• [Exercice écrit 1]: Recopiez le texte sur Henri Herduin entre « Il renouvelle son » et « mois de juin. », bornes incluses, en remplaçant « adjudant-chef » par « sergent-major ».
• [Exercice écrit 2]: Poursuivez, s'il vous plaît, le texte sur Henri Herduin après sa dernière phrase.

• [Extrait du texte]:

┌──

Aujourd'hui, 11 novembre, nous commémorons l'armistice du 11 novembre 1918, qui met fin aux combats de la Première Guerre mondiale. C'est l'occasion de rendre hommage aux hommes qui ont combattu, qui ont risqué ou perdu leur vie pour leur Patrie. On compte environ un million neuf cent mille jeunes Français décédés, "morts pour la France", et presque trois fois plus de blessés. Parmi ces jeunes hommes partis sur le front, on oublie parfois les hommes fusillés pour l'exemple, suite à des jugements, ou par décision arbitraire de leur hiérarchie, que le site "Mémoire des hommes" estimait à un peu plus d'un millier en 2014. Parmi eux, il y eut Henri Herduin, dont j'ai découvert la triste histoire car il était un compagnon d'armes d'un de mes grands oncles.
Henri Valentin Herduin est né le 5 juin 1881 au domicile de ses parents à Reims; il est le fils de Pierre Henry Herduin, tisseur, et de Joséphine Octavie Godbillion (1).
Le 27 octobre 1899, il s'engage à la mairie de Reims comme volontaire dans l'armée française, pour une durée de quatre ans. Il est intégré au 8ème régiment d'infanterie coloniale, qu'il rejoint quelques jours plus tard comme soldat de 1ère classe. Sa fiche de matricule militaire le décrit comme mesurant 1,68m, étant châtain aux yeux gris. En 1900, il est nommé secrétaire des services administratifs des corps expéditionnaires de Chine, où il part le 20 juillet 1900 pour un peu plus de trois ans. Il participe ainsi à l'expédition de la France et ses sept alliés contre la révolte des Boxers. A l'issue de ce premier engagement, Henri Herduin est caporal. Il reçoit la médaille commémorative de Chine. Il s'engage à nouveau le 30 avril 1903, pour une durée de trois ans (2).
Henri épouse Fernande Renée Nivoix le 11 mai 1907 à Reims. Il est alors sous-officier au 1er régiment d'infanterie coloniale, en garnison à Cherbourg (3). De leur mariage nait un fils, Luc Marcel Henri, le 13 mai 1912 à Reims (4).
Il renouvelle son engagement dans l'armée au fur et à mesure des années, jusqu'à la Grande Guerre. Il est alors adjudant-chef depuis le 1er février 1914, rattaché au 147ème régiment d'infanterie. Le 27 octobre 1914, il est promu sous-lieutenant à titre temporaire au 347ème régiment d'infanterie, et reçoit la médaille militaire le 24 avril 1915. Son régiment se trouve près de Verdun en juin 1916. Des articles de journaux, notamment un qui transcrit les propos d'un témoin de l'époque, relatent les évènements tragiques de ce mois de juin.

└──

• [Données fournies]:
┌──

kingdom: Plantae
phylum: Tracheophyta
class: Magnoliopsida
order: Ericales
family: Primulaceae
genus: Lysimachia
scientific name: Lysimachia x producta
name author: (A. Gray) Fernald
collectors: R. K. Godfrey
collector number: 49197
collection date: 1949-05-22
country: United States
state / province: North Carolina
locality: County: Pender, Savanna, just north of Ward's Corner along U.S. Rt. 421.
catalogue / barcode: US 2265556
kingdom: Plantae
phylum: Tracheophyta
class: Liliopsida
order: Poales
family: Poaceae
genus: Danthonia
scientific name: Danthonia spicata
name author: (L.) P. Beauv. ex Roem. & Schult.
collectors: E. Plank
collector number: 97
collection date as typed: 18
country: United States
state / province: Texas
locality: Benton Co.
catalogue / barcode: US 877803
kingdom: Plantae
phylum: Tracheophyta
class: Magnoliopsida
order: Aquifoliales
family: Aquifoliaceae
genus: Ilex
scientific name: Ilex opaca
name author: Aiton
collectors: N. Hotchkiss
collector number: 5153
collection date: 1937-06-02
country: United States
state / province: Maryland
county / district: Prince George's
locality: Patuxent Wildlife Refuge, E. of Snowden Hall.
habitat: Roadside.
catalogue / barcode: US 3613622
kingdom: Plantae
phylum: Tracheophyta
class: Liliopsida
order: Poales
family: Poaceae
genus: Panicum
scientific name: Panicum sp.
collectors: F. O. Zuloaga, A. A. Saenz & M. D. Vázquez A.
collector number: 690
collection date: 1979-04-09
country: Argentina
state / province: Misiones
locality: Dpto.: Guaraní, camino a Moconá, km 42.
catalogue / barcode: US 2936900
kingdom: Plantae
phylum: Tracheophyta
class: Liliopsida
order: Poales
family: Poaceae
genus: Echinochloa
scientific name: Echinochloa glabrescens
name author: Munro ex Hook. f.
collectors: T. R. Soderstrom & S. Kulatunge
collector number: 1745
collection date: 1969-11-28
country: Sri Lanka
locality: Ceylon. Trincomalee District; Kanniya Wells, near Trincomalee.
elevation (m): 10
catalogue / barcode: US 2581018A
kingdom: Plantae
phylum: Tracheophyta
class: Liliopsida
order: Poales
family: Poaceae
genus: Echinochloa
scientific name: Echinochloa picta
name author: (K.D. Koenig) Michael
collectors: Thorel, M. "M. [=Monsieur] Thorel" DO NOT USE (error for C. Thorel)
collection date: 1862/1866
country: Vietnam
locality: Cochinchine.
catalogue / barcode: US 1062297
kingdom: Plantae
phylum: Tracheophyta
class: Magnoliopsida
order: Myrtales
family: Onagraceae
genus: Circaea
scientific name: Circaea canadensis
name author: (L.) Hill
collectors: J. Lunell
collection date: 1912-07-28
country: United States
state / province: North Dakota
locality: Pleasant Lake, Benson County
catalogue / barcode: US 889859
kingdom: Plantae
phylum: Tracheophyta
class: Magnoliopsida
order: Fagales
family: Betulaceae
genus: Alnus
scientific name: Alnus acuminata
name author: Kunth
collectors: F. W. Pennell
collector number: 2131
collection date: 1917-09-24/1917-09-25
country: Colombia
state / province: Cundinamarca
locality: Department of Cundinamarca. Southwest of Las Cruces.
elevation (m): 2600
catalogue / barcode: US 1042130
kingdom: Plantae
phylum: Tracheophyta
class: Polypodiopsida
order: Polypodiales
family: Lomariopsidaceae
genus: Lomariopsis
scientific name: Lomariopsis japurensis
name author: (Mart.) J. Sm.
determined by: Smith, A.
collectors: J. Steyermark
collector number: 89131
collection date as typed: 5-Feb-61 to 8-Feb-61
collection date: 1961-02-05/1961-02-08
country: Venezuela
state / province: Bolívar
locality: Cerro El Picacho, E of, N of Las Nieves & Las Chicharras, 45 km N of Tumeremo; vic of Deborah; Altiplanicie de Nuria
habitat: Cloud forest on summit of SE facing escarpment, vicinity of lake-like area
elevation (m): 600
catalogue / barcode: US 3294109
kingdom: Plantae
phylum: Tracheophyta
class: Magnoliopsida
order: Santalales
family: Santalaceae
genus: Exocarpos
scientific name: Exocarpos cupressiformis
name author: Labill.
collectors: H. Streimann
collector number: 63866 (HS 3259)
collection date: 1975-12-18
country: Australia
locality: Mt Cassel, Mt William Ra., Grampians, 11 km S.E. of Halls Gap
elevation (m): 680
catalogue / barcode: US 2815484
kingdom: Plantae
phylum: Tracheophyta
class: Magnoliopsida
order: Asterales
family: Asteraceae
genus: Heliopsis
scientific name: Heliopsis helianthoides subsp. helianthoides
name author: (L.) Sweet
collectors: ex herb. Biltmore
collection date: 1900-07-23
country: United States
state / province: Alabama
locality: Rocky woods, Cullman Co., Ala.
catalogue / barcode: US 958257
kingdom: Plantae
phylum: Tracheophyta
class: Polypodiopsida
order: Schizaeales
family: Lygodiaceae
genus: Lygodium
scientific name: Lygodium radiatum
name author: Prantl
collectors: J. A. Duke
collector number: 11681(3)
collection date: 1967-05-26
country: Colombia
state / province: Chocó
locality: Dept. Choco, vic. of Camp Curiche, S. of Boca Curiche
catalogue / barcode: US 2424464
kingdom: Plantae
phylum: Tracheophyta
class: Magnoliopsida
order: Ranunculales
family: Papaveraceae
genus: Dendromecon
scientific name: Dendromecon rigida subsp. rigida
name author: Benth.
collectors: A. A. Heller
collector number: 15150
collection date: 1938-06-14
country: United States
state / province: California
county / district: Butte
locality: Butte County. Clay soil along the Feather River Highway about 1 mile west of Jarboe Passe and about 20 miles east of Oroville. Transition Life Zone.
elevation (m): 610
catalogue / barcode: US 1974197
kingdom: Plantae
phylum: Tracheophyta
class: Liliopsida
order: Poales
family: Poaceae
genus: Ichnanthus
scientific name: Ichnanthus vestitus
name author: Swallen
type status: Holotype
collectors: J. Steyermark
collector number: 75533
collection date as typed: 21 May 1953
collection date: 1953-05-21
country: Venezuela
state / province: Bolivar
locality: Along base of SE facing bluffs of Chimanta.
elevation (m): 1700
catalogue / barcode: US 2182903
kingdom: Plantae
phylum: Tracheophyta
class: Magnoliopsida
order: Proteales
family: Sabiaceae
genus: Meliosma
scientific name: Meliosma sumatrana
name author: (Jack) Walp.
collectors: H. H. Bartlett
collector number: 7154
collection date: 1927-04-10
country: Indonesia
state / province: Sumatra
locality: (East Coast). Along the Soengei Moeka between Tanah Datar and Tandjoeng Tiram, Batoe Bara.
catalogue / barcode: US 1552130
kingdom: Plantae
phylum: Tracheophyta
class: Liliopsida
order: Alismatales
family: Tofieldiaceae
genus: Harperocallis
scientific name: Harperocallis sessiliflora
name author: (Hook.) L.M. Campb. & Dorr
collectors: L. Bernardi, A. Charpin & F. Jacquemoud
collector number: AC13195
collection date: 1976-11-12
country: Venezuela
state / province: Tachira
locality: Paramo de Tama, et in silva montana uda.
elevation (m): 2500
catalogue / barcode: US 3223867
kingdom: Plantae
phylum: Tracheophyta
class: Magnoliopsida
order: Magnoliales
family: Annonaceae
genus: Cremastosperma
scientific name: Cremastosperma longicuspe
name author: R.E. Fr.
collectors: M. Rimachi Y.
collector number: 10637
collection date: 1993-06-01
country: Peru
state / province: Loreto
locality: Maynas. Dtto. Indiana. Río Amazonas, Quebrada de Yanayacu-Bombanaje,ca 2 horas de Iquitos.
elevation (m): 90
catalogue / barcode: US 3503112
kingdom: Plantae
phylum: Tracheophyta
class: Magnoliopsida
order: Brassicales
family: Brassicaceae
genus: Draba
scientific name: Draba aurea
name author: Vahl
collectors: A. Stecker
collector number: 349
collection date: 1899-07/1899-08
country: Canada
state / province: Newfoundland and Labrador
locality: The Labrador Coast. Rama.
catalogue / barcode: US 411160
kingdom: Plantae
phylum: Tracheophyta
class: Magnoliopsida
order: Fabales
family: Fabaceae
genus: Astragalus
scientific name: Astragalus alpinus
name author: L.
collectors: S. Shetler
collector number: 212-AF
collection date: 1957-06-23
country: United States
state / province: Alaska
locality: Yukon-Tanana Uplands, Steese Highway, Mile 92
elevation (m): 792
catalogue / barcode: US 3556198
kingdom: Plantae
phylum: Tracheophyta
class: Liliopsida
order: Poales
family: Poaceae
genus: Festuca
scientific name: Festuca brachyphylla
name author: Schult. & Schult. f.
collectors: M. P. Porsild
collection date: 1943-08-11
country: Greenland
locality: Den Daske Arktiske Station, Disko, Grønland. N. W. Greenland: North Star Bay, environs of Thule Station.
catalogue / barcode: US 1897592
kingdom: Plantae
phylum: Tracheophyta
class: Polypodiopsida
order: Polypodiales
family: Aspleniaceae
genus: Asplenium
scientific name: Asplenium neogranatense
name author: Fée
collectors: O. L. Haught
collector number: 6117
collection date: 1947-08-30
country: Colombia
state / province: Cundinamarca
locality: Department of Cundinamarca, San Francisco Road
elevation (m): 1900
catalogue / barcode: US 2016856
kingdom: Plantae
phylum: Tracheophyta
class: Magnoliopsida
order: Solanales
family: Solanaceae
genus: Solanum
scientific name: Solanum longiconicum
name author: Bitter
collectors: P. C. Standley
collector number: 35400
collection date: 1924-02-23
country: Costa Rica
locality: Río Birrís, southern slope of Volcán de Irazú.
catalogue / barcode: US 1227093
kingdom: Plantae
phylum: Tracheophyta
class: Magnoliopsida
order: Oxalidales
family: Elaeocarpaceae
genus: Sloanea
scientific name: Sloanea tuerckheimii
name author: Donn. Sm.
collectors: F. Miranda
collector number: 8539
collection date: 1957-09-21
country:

└──

• [Réponse écrite 1]:
Il renouvelle son engagement dans l'armée au fur et à mesure des années, jusqu'à la Grande Guerre. Il est alors sergent-major depuis le 1er février 1914, rattaché au 147ème régiment d'infanterie. Le 27 octobre 1914, il est promu sous-lieutenant à titre temporaire au 347ème régiment d'infanterie, et reçoit la médaille militaire le 24 avril 1915. Son régiment se trouve près de Verdun en juin 1916. Des articles de journaux, notamment un qui transcrit les propos d'un témoin de l'époque, relatent les évènements tragiques de ce mois de juin.

• [Réponse écrite 2]:
Le 8 juin 1916, la 2ème compagnie du 347ème régiment d'infanterie est en ligne dans le secteur de la ferme de Thiaumont, à Verdun. La compagnie, prise entre le feu ennemi et le feu français, est décimée. Les sous-lieutenants Henri Herduin et Pierre Millant tentent alors de joindre leurs officiers supérieurs en envoyant le sergent Bonnefon à Souville, toute communication radio étant coupée, information confirmée par le Journal des Marches et Opérations du 347ème régiment d'infanterie (5). L'attaque allemande est puissante, la 2ème compagnie, qui a perdu la grande majorité de ses hommes, commence à être encerclée. Sans nouvelle de leur hiérarchie, Herduin et Millant choisissent le retrait et vont mettre le reste de la 2ème compagnie à la disposition du commandant du 293ème régiment d'infanterie, qui leur dit ne pas avoir besoin d'eux et les renvoie vers leur régiment. Le 11 juin, ils rejoignent alors Fleury, où se trouve le reste du 347ème régiment d'infanterie, encadré par les capitaines Delaruelle et Gude.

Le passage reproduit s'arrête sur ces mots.